Benedict Anderson - Census, Map, Museum

Benedict Anderson - Census, Map, Museum

SIM GEK THENG DANIELLE

Benedict Anderson’s chapter in Imagined Communities describes how the historical implementation of censuses, maps and museums, specifically in colonised states, shapes nationalism as we know it (163). He uses Southeast Asia as an example to further this argument, showing how colonising powers introduced these classification methods which inevitably created geopolitical and racial boundaries. Ultimately, he suggests that this is how Southeast Asia was established formally as a region – through the imposition of these three concepts on a previously more fluid region.

He begins by discussing the census’ role in creating and solidifying categories. Census makers were from the western colonising countries and had the power to classify groups of people according to categories as they deemed fit, such as in terms of race and religion (164). This resulted in a quantifying take on the populations living in the region as a result of the colonial state (165). Moreover, as there were different colonial powers scattered throughout the region, each one came up with identifying categories of their own in order to make sense of the people around them (165). Anderson sums this process up with the quote: “the real innovation of the census-takers of the 1870s was, therefore, not in the construction of ethnic-racial classifications, but rather in their systematic quantification” (168). Colonial powers wanted a way to easily place people into categories – through undoubtedly western, self-serving approaches - hence diminishing the agency that people living in the region had in identifying themselves.

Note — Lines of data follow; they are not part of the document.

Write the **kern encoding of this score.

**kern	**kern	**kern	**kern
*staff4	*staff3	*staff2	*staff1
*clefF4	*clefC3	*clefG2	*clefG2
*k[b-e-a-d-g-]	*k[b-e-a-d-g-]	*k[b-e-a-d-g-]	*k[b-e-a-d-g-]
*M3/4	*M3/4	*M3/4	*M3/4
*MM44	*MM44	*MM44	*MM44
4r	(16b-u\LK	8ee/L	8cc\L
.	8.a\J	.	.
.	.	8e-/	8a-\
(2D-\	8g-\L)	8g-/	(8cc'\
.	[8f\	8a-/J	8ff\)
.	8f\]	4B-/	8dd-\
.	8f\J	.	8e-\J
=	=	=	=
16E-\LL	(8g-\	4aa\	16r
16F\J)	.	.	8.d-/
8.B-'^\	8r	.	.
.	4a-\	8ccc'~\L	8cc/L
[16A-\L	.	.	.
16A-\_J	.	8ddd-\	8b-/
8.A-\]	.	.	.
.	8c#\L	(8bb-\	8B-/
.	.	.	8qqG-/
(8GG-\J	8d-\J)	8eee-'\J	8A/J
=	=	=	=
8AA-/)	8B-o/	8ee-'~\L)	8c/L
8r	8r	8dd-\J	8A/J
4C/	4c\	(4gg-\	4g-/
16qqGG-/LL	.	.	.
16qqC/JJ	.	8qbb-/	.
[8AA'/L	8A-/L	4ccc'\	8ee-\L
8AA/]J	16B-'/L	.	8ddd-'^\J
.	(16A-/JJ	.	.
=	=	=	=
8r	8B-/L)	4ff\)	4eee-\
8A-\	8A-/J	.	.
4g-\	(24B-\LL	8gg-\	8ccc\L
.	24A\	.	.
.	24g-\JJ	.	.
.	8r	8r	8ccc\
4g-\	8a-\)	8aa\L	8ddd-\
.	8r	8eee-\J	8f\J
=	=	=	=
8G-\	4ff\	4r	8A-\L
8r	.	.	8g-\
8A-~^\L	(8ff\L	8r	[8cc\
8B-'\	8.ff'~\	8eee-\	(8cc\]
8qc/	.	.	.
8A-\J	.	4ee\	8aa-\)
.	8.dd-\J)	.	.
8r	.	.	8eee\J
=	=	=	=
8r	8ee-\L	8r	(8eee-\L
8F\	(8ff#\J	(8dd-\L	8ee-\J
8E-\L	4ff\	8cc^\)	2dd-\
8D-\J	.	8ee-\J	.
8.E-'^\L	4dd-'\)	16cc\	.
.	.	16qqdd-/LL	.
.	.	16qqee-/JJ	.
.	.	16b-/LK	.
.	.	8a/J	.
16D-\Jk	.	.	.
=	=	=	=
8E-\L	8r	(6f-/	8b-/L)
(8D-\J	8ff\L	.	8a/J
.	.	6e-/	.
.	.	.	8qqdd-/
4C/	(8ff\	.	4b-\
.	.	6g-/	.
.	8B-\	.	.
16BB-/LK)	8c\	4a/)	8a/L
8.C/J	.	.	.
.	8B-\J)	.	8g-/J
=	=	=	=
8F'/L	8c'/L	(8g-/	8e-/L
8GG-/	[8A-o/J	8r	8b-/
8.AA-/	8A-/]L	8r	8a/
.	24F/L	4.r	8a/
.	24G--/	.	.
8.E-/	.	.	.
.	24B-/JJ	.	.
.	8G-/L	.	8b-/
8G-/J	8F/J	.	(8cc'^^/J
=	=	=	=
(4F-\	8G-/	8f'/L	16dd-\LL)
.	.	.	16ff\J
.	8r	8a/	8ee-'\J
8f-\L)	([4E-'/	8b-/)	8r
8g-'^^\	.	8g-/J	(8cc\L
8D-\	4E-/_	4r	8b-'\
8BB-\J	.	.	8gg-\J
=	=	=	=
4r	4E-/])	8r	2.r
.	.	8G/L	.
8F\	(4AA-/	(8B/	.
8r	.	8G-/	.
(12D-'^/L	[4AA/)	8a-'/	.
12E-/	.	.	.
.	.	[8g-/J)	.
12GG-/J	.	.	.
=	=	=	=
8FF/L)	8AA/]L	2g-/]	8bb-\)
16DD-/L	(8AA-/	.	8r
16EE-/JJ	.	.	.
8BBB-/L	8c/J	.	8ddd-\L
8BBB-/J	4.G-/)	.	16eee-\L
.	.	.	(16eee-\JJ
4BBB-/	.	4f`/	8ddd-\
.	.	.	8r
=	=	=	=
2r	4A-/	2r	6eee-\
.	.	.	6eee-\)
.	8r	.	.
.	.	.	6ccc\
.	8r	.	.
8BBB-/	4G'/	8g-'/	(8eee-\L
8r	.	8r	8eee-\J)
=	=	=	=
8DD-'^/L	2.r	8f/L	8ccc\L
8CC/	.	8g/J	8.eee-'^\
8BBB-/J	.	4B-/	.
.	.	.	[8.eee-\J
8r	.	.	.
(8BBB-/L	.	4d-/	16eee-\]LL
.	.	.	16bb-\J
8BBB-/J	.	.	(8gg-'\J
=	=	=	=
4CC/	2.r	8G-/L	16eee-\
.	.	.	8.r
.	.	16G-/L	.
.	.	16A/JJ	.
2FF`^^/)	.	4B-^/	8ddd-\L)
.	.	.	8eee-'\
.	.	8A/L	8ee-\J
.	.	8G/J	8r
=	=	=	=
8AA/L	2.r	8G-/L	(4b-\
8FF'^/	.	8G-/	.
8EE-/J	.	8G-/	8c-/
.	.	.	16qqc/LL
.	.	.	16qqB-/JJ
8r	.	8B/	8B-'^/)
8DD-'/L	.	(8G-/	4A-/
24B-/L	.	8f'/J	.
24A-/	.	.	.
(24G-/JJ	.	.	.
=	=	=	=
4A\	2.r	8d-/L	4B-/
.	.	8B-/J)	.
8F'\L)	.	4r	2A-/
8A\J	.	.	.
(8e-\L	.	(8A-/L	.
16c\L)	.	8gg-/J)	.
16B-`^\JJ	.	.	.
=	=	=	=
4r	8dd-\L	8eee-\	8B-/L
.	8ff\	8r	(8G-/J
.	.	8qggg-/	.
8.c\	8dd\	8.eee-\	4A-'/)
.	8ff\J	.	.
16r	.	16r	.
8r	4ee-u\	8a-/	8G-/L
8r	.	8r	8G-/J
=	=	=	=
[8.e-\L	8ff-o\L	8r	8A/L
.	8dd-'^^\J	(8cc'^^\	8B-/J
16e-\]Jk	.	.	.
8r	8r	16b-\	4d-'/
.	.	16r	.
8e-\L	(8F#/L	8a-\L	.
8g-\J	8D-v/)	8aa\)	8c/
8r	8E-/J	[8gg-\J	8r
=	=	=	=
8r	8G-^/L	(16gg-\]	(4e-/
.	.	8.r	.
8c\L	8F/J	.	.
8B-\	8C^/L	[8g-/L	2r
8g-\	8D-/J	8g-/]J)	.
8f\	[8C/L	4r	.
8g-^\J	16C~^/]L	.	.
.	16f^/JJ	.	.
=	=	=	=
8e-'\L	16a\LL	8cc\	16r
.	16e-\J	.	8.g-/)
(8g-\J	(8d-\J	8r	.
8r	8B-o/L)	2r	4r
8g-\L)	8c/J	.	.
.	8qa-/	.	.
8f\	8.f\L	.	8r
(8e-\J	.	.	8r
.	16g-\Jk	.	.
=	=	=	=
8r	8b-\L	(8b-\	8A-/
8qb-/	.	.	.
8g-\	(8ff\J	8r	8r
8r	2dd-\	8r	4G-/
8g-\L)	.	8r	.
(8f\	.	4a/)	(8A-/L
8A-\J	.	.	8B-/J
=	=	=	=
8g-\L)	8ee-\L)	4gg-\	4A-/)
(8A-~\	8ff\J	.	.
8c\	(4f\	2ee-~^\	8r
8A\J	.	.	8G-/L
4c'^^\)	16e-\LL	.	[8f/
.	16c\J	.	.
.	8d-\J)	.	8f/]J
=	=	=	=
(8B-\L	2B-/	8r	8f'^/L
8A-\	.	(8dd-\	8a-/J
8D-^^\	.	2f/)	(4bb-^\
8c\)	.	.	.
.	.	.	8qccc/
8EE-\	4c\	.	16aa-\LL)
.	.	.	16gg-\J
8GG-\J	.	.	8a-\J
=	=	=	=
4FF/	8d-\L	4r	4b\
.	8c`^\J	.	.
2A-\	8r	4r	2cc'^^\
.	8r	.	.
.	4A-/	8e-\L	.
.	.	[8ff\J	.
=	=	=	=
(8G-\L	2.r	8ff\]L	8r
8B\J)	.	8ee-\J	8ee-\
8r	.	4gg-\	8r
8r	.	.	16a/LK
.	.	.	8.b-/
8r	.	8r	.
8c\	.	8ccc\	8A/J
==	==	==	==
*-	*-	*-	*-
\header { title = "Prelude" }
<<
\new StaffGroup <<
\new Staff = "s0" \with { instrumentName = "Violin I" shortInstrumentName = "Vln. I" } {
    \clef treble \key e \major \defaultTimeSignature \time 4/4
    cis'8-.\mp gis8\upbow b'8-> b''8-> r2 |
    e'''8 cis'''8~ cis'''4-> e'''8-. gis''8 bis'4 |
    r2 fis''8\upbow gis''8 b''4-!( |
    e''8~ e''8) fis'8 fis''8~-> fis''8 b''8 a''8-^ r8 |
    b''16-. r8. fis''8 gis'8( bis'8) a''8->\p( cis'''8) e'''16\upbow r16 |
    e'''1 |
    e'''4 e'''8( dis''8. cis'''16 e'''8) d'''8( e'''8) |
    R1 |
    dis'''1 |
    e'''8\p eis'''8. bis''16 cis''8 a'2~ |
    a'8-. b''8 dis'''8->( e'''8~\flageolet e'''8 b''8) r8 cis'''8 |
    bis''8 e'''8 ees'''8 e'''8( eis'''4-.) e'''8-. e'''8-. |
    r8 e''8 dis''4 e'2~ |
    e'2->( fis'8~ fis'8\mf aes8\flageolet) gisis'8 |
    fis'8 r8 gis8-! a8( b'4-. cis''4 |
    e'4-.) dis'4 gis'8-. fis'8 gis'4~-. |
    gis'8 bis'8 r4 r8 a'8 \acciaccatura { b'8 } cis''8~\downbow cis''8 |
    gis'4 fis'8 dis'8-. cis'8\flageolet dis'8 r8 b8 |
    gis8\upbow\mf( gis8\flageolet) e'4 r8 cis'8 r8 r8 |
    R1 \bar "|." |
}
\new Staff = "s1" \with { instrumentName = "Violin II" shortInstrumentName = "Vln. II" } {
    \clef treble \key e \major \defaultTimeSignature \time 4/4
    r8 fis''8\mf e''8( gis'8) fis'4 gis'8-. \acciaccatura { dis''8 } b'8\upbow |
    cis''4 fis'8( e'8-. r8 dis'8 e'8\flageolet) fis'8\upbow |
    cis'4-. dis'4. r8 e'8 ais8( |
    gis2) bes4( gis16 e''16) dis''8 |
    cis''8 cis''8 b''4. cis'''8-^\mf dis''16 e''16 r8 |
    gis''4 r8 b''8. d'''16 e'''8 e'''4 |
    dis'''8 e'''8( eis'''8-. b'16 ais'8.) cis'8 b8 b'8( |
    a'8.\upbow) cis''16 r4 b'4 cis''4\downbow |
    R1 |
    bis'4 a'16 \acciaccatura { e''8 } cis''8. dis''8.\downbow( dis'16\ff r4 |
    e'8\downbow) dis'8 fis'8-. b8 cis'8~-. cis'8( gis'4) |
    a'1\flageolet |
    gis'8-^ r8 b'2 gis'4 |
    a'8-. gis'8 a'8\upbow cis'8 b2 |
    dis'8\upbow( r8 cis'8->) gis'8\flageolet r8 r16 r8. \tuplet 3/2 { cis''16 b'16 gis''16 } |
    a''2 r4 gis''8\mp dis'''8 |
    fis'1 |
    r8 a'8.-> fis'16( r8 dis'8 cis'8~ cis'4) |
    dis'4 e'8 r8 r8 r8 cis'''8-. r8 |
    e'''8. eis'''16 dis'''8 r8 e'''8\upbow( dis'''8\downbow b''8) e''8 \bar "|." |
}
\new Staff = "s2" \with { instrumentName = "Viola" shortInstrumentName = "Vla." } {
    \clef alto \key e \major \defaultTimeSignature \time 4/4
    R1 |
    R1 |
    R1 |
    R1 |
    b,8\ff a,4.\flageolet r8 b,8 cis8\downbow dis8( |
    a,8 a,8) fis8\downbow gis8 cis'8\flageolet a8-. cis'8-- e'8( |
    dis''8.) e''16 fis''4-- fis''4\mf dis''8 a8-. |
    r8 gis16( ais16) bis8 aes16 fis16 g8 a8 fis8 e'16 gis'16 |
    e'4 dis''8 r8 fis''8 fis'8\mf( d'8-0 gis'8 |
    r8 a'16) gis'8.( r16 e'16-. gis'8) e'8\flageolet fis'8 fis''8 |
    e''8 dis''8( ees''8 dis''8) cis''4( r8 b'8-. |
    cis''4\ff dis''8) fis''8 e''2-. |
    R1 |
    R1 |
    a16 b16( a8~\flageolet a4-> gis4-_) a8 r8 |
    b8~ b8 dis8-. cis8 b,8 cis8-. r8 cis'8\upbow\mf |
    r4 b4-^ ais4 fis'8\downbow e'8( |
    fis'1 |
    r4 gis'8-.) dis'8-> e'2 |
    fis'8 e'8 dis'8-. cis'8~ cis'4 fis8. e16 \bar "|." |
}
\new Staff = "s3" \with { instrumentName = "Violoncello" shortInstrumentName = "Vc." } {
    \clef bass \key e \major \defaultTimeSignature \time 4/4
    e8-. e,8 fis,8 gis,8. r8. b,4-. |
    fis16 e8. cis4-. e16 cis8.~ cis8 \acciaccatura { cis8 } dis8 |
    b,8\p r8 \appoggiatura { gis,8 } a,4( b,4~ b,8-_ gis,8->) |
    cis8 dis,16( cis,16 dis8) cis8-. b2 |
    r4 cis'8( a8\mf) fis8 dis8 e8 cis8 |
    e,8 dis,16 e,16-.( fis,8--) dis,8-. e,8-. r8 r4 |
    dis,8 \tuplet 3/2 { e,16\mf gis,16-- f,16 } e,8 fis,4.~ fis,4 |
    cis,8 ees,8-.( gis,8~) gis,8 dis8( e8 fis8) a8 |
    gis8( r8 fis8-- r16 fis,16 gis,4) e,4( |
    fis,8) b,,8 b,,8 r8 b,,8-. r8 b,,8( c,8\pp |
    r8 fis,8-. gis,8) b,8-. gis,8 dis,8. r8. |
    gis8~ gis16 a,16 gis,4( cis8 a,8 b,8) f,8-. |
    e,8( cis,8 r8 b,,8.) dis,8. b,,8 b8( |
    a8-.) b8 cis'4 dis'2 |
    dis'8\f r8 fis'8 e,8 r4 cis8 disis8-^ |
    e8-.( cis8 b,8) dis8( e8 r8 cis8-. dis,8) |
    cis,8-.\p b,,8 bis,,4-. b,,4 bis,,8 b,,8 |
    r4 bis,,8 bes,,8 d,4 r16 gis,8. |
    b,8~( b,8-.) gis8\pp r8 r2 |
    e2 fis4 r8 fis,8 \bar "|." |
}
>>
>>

The second element Anderson proposes in cementing the idea of nationalism in Southeast Asia was the map. Boundary setting was a new concept there, as maps were “never situated in a larger, stable geographic context” in the past (172) – populations charted directions and landmarks in a way they themselves could understand. However, the quantifying methods of the west determined cartography for the region in a seemingly more “objective” representation. Even for kingdoms that were not colonised such as Thailand, the effect of the colonised states trickled down to them as a result of print-capitalism and the migration of cartography methods from the west. As Anderson puts it, maps were a “totalising classification” and also a form of “surveillance” (173) for the colonial powers.

Finally, Anderson describes the museum’s role in shaping the way people in Southeast Asia viewed themselves. Museums and the museumising imagination are “profoundly political” (178) by nature of the narratives established after curating the collection of artefacts. Anderson claims that the people themselves were not initially interested in the culture left behind by previous civilisations (179), but the colonisers were. He attributes this to an Orientalist lens through which the colonisers viewed locals, the desire to remind the locals of the power dynamic they held over them, and most importantly, the movement away from culture towards a more sanitised, categorised and secular version of the state (182). He emphasises the concept of “infinite reproducibility” in these museum artefacts (182), which I interpret as the removal of the more humanistic aspect of these culturally significant objects, such that they become merely logos for the state.

A theme that emerges across all three elements is the idea that there must be an exact, almost uncompromising manner in which people and objects belonging to a culture are classified - “a totalising classificatory grid” (184), in his terms. This method appears to depend on being quantifiable, convenient, and completely up to the colonising administration. It is a means for the colonisers to make the unknown known, in an almost reductionist way.

However, I find that this reading did not discuss the potential agency of the populations involved in establishing (or re-establishing) their identities, especially in the post-colonial period. Did locals have the ability to respond to these imposed categories, and how do these historical contexts play out today?

Questions:

  • Why did census categories become more “visibly and exclusively racial”, while diminishing in categories of religious identity? (164)
  • The colonising powers were all different despite using similar totalising classification tactics for populations in the region - how did they come to a consensus on where lines should be drawn? (Related to the map exercise we did last class which emphasised the almost arbitrary nature of drawing geopolitical boundaries)

Comments

Danielle, This is an excellent reading of the text that very succinctly captures the main points. Your point about how it fails to address agency is very thoughtful. But I wonder if Anderson is being deliberate in this? Were he still alive to reply, he would likely retort that the very agency to identify an identity is itself bound up in the classificatory projects his piece describes. While the boundaries of the categories might change in the post-colonial era, the push to count people, map boundaries, and make museums that represent national histories is just as strong, or even stronger, in the post-colonial era.